The state Department of Natural Resources, on the other hand, is gathering expert witnesses at state expense to protect park lands.

And about 100 residents of Howard County have ammassed enough money to hire a lawyer, Richard Talkin, and are getting expert witnesses and trying to use political clout to keep the power line out of their backyards.

Talkin declined to reveal his legal fee or the cost of his expert witnesses.

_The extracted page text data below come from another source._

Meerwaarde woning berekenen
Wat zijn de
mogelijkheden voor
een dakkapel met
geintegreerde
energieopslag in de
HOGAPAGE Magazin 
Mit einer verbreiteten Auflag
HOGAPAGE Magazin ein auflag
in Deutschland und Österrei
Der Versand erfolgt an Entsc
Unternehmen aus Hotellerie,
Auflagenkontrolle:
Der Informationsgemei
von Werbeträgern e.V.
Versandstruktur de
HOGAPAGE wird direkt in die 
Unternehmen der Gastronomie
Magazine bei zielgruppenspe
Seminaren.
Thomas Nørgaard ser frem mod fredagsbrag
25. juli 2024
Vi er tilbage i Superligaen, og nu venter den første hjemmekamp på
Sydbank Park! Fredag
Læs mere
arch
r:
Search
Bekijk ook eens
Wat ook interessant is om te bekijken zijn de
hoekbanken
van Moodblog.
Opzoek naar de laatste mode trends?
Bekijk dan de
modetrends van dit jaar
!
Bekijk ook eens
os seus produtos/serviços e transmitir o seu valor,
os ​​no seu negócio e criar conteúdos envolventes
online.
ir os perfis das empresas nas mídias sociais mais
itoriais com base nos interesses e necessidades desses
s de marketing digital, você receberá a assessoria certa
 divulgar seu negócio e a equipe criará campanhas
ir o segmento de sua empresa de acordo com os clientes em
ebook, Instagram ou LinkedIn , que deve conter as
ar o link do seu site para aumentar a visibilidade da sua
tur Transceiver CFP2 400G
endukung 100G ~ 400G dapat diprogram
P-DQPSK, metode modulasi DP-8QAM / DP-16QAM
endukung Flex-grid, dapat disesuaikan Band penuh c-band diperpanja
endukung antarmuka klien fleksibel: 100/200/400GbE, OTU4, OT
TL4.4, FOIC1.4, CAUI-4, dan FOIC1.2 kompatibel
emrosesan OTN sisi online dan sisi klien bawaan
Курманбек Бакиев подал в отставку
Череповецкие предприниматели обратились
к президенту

He acknowledged that it is expensive, but said he didn't know how his clients were raising the money. "That's up to them," he said.

His attack on Pepco's first choice for the powerline route, nonetheless, has increased the legal costs for everyone else.

Pepco's spokesman Horace Webb said the utility company still wants its original route and has a specific policy against damaging houses if there is vacant land available. The other routes came into the hearing because of opposition from Howard County and the state parks department, he said.

Pepco, meanwhile, has at least two attorneys - an assistant general counsel and an environmental specialist - sitting through every PSC hearing. While Pepco refused to release its legal costs, the attorneys are on salaries, which are paid eventually by the public through the cost of electric power.

"My clients are paying for the legal fees four times," commented Levenberg in a statement that is equally true for Nash's clients and talkin's clients.

They are paying my fee; Montgomery County taxes (for its involvement in the case); state taxes (for the cost of the PSC hearings and the Department of Natural Resources rol), and Pepco's fees through their electricity bills.

"It's an unfair system. There isn't any question about it."